EX-99.H.2.Q 5 tm2031285d3_ex99-h2q.htm EXHIBIT H.2.Q

 

Exhibit h.2.q

 

Execution

 

Amendment
To

Sub-Transfer Agency And Shareholder Services Agreement

 

This Amendment To Sub-Transfer Agency And Shareholder Services Agreement ("Amendment"), dated as of August 27, 2020(“Effective Date”), is being entered into by and among BNY Mellon Investment Servicing (US) Inc. ("BNYM"), Virtus Fund Services, LLC ("Company") and each of the "Funds", which is hereby defined to mean each of the Investment Companies and each Portfolio of each such Investment Company listed on Schedule B to the Amended Agreement (as defined below).

 

Background

 

BNYM, certain of the Funds and VP Distributors, Inc., as transfer agent to the Funds, entered into the Sub-Transfer Agency And Shareholder Services Agreement as of April 15, 2011 ("Original Agreement"). VP Distributors, LLC, the surviving entity in a merger with VP Distributors, Inc. that was effective September 22, 2011, transferred all rights and obligations as transfer agent of the Funds under the Original Agreement to the Company pursuant to an Assignment and Assumption Agreement, effective as of January 1, 2013, among VP Distributors, LLC, the Company, certain of the Funds and BNYM (the Original Agreement as so assigned and amended being the "Assigned Agreement").

 

BNYM, the Company and the Funds subsequently entered into amendments to the Assigned Agreement, dated as of March 21, 2014, June 1, 2014, August 19, 2014, November 12, 2014, March 24, 2015, May 28, 2015, September 1, 2015, December 10, 2015, July 27, 2016, February 1, 2017, September 18, 2017, January 1, 2018, September 20, 2018, December 21, 2018, March 22, 2019, May 22, 2019, September 1, 2019, October 17, 2019 and November 18, 2019 (the Assigned Agreement as so amended being the "Current Agreement").

 

The parties now wish to amend the Current Agreement as set forth herein.

• **LISTING**
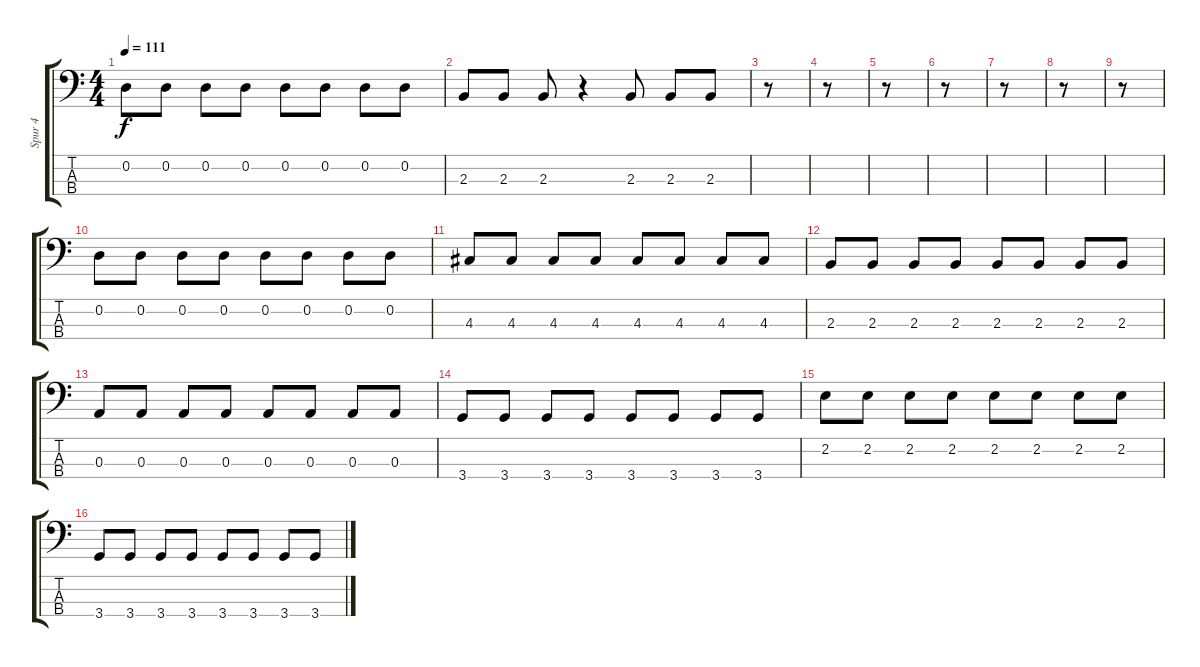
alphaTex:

\track ("Spur 4" "Spur 4") {instrument electricbassfinger}
\staff {score tabs}
\tuning (G2 D2 A1 E1) {hide}
\ts (4 4)
\tempo 111
\clef f4
\ks c
0.2.8{dy f} 0.2.8 0.2.8 0.2.8 0.2.8 0.2.8 0.2.8 0.2.8 |
2.3.8 2.3.8 2.3.8 r.4 2.3.8 2.3.8 2.3.8 |
r.8 |
r.8 |
r.8 |
r.8 |
r.8 |
r.8 |
r.8 |
0.2.8 0.2.8 0.2.8 0.2.8 0.2.8 0.2.8 0.2.8 0.2.8 |
4.3.8 4.3.8 4.3.8 4.3.8 4.3.8 4.3.8 4.3.8 4.3.8 |
2.3.8 2.3.8 2.3.8 2.3.8 2.3.8 2.3.8 2.3.8 2.3.8 |
0.3.8 0.3.8 0.3.8 0.3.8 0.3.8 0.3.8 0.3.8 0.3.8 |
3.4.8 3.4.8 3.4.8 3.4.8 3.4.8 3.4.8 3.4.8 3.4.8 |
2.2.8 2.2.8 2.2.8 2.2.8 2.2.8 2.2.8 2.2.8 2.2.8 |
3.4.8 3.4.8 3.4.8 3.4.8 3.4.8 3.4.8 3.4.8 3.4.8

• **TO DO**
Reproduce the full sub-transfer agency amendment text above verbatim, from its first line to its last.

• **RESPONSE BELOW**
EX-99.H.2.Q 5 tm2031285d3_ex99-h2q.htm EXHIBIT H.2.Q

 

Exhibit h.2.q

 

Execution

 

Amendment
To

Sub-Transfer Agency And Shareholder Services Agreement

 

This Amendment To Sub-Transfer Agency And Shareholder Services Agreement ("Amendment"), dated as of August 27, 2020(“Effective Date”), is being entered into by and among BNY Mellon Investment Servicing (US) Inc. ("BNYM"), Virtus Fund Services, LLC ("Company") and each of the "Funds", which is hereby defined to mean each of the Investment Companies and each Portfolio of each such Investment Company listed on Schedule B to the Amended Agreement (as defined below).

 

Background

 

BNYM, certain of the Funds and VP Distributors, Inc., as transfer agent to the Funds, entered into the Sub-Transfer Agency And Shareholder Services Agreement as of April 15, 2011 ("Original Agreement"). VP Distributors, LLC, the surviving entity in a merger with VP Distributors, Inc. that was effective September 22, 2011, transferred all rights and obligations as transfer agent of the Funds under the Original Agreement to the Company pursuant to an Assignment and Assumption Agreement, effective as of January 1, 2013, among VP Distributors, LLC, the Company, certain of the Funds and BNYM (the Original Agreement as so assigned and amended being the "Assigned Agreement").

 

BNYM, the Company and the Funds subsequently entered into amendments to the Assigned Agreement, dated as of March 21, 2014, June 1, 2014, August 19, 2014, November 12, 2014, March 24, 2015, May 28, 2015, September 1, 2015, December 10, 2015, July 27, 2016, February 1, 2017, September 18, 2017, January 1, 2018, September 20, 2018, December 21, 2018, March 22, 2019, May 22, 2019, September 1, 2019, October 17, 2019 and November 18, 2019 (the Assigned Agreement as so amended being the "Current Agreement").

 

The parties now wish to amend the Current Agreement as set forth herein.